Fmr Commissioner Scott's Resignation Official

- The city of Electra is paying off hundreds of thousands of dollars in debt to Wichita County after losing its police force in 2013. Place 2 Commissioner, Margie Bentley Scott, was not there to hand in her resignation. She actually turned it in on March 5th.

However, reaction from many citizens was overwhelmingly in support of her resignation - especially since the city of Electra is in a financial struggle.

In the former bank now turned commission chambers, city chancellors officially accepted Commissioner Margie Bentley-Scott's resignation.

"(I'm) sad to see her gone," said City Commissioner Place 1, Tom Delizio.

"I am too," agreed Mayor Curtis Warner.

"But, we'll accept the resignation," continued Delizio.

"Any further discussions? Being none, all in favor of the motion please say 'aye'. Motion carries unanimous," said Delizio.

Attendees began clapping.

Last August, 146 residents signed a petition calling for a recall election for Scott amidst continuing controversy over the firing of former Police Chief, Johnny Morris a year before that. Scott had been one of two commissioners reportedly behind that effort.

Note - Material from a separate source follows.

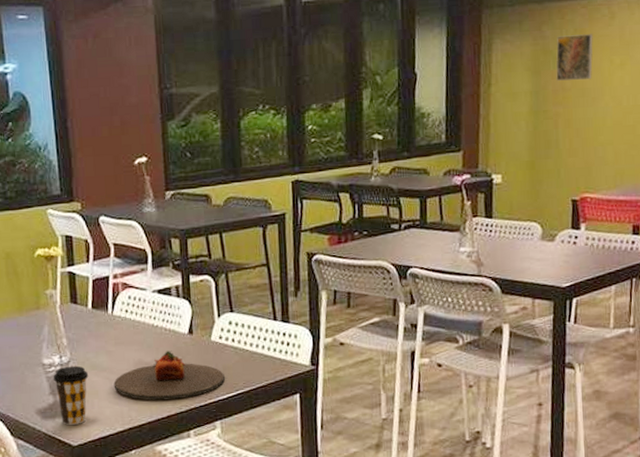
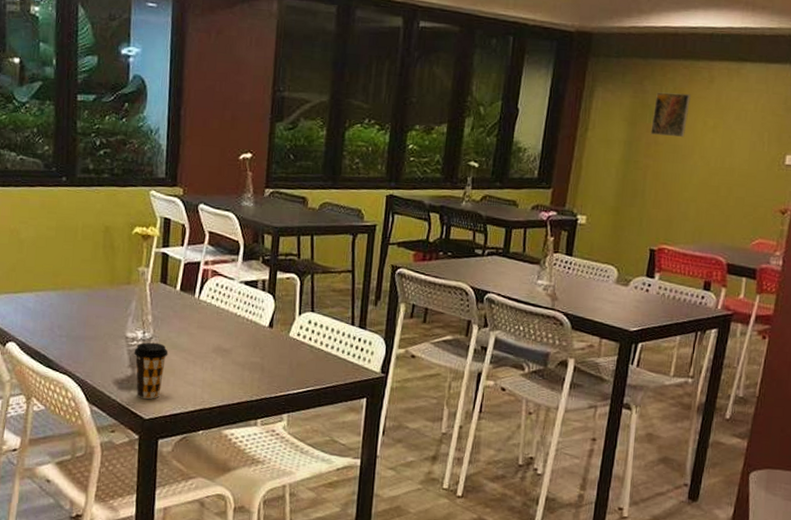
plate: present [113,351,225,401] -> none [191,340,298,388]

Now, the city of Electra is still struggling ... owing Wichita County hundreds of thousands of dollars for the use of Wichita County Sheriff's deputies and dispatch workers while in search of a new police chief and force. The Electra PD is fully staffed now; but, the city will need to pay Wichita County thousands each month for a year to cover costs ... something that shocked one commissioner.

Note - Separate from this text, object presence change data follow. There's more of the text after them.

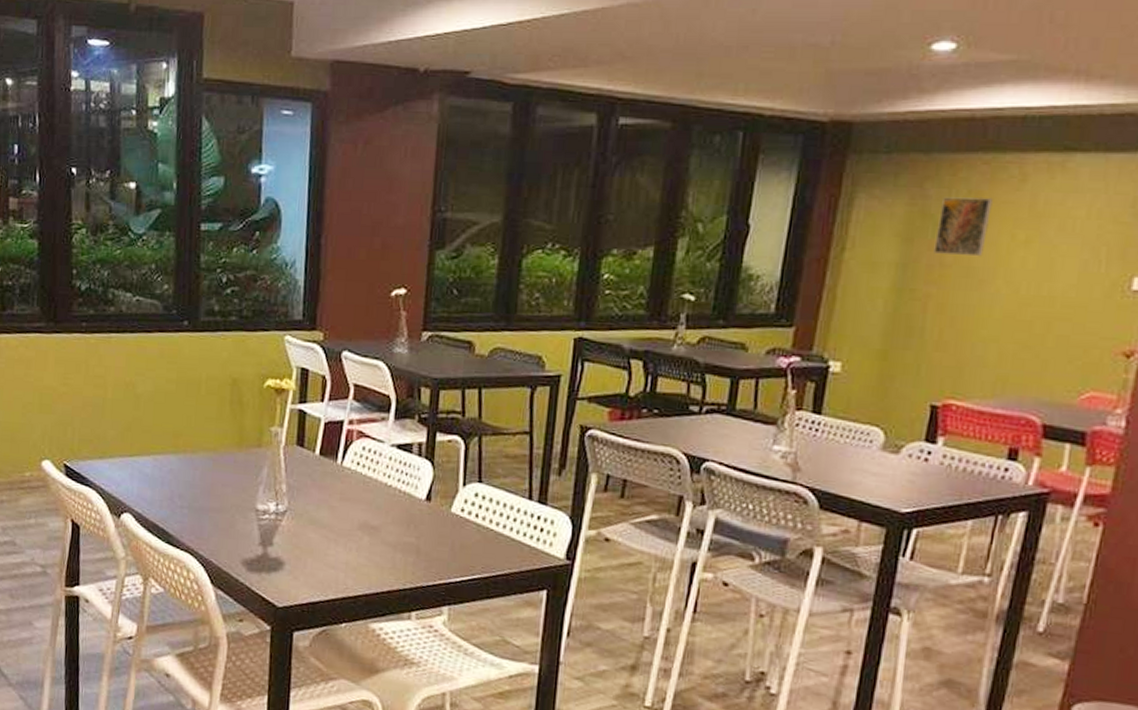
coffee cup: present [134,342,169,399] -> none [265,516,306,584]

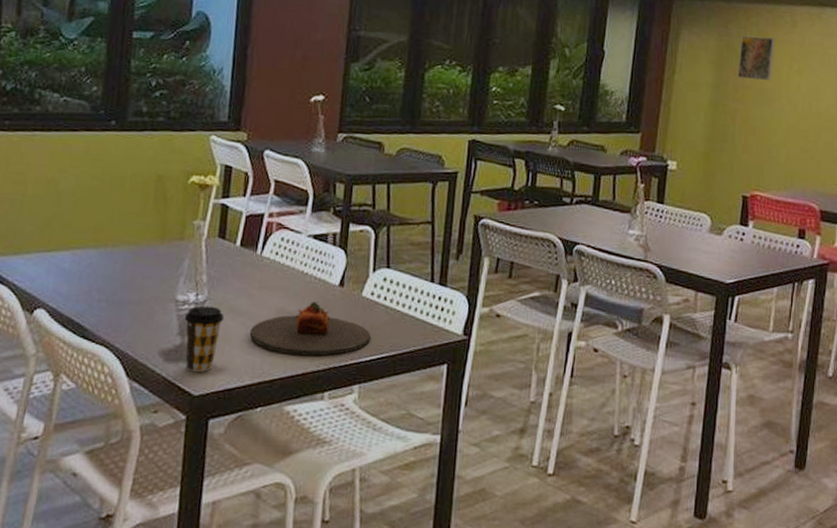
coffee cup: none [265,516,306,584] -> present [184,305,225,372]
plate: none [332,516,461,574] -> present [249,301,371,356]

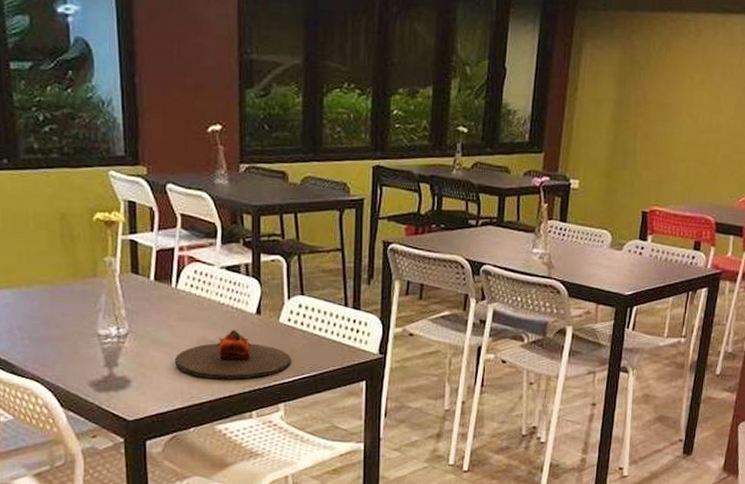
coffee cup: present [184,305,225,372] -> none [109,338,148,399]
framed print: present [737,35,775,82] -> none [640,47,678,95]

"The sheriff's department for dispatcher service ... is that the entire time or is that a designated," questioned City Commissioner Place 4, Pam Ward.

"No ma'am. That's for a two week period," Warner explained.

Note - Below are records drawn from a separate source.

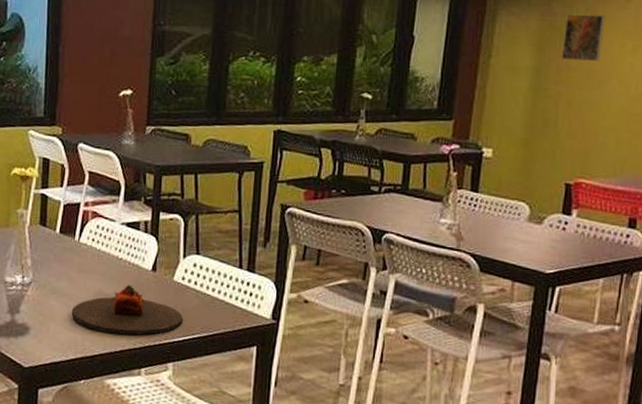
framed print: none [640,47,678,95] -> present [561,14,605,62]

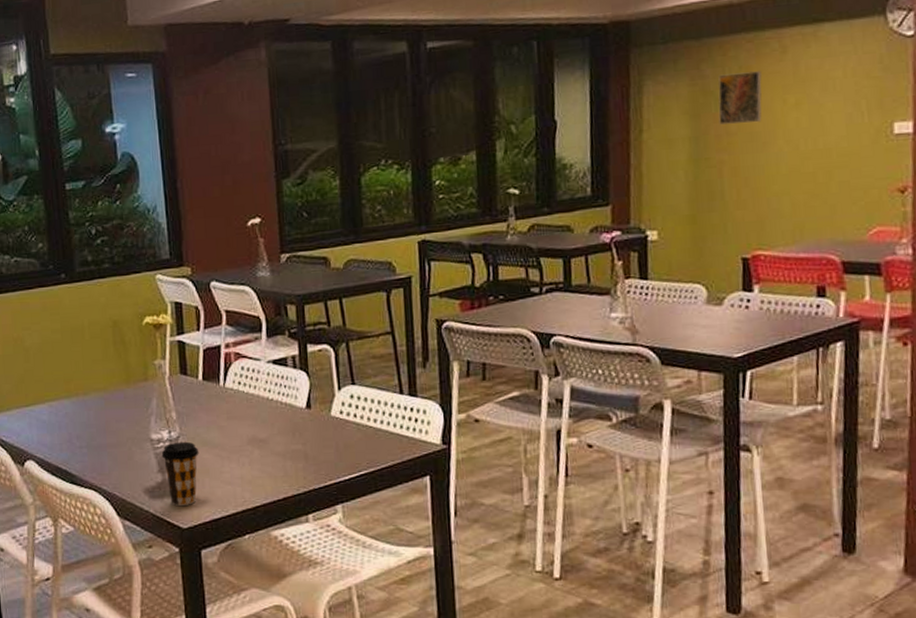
coffee cup: none [13,287,48,347] -> present [161,441,199,506]
plate: present [71,285,183,335] -> none [226,426,346,481]

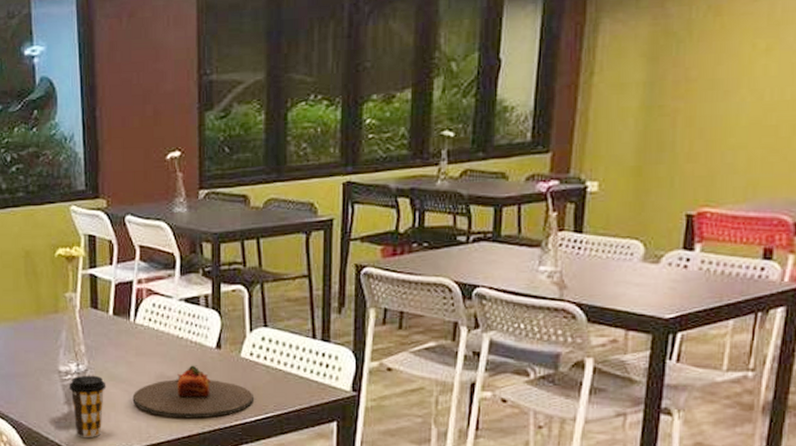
plate: none [226,426,346,481] -> present [132,365,253,419]
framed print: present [717,71,762,125] -> none [679,11,732,69]

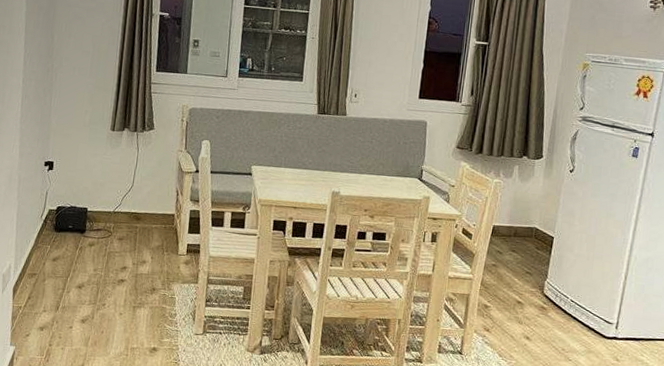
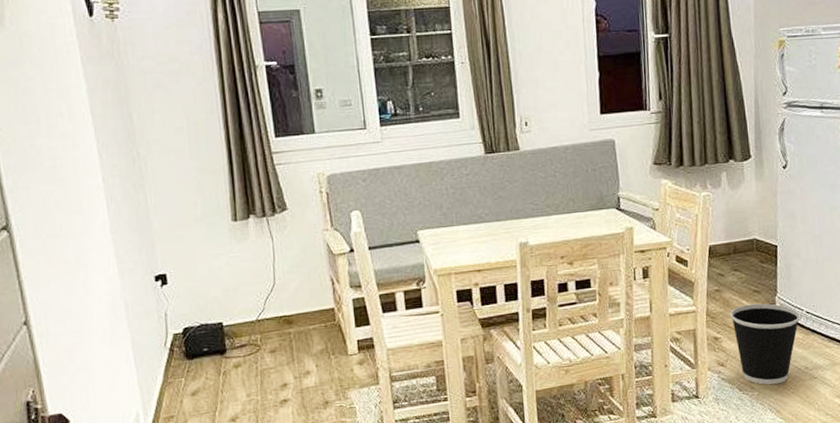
wastebasket: none [502,282,565,359] -> present [730,303,800,385]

"$7,800 for two weeks," Ward again questioned.

"It was expensive," Warner declared.

"Yeah, it was," Ward agreed.

"This goes back to when Johnny Morris was terminated and our entire police department quit," explained Ward. "All the bills are still not in."

"We'll discuss that sometime in the future. But, we had to hire officers to replace our missing officers who walked out one night at midnight and that's a scary thing when you know your citizens are out there without police," Warner said.

It seems both city officials and some residents just want to move on now ... from former Chief Morris' firing and now after Scott's resignation.

"From the city stand point, I think it's a positive move. Maybe at this point we can move forward instead of living in the past," resident Scott Lamkey declared.

Now, former Commissioner Scott is living in Oklahoma City. The mayor of Electra said she was experiencing medical problems and moved to be closer to her pulmonary doctors. Her house has already sold.

In January, a settlement was reached with long-time Chief Morris ... almost a year after he filed a federal lawsuit against the city over his firing. The Electra City Commission unanimously agreed to pay Morris and his legal counsel $120,000.

Morris' lawsuit sited: age discrimination in employment, violation of the Family Medical Leave Act, and violation of the Texas Open Meetings Act.

As part of the settlement, Morris agreed to not seek any position with the city of Electra. The city revised his discharge status from  'general' to  'honorable' ... which was then filed with the Texas Commission on Law Enforcement.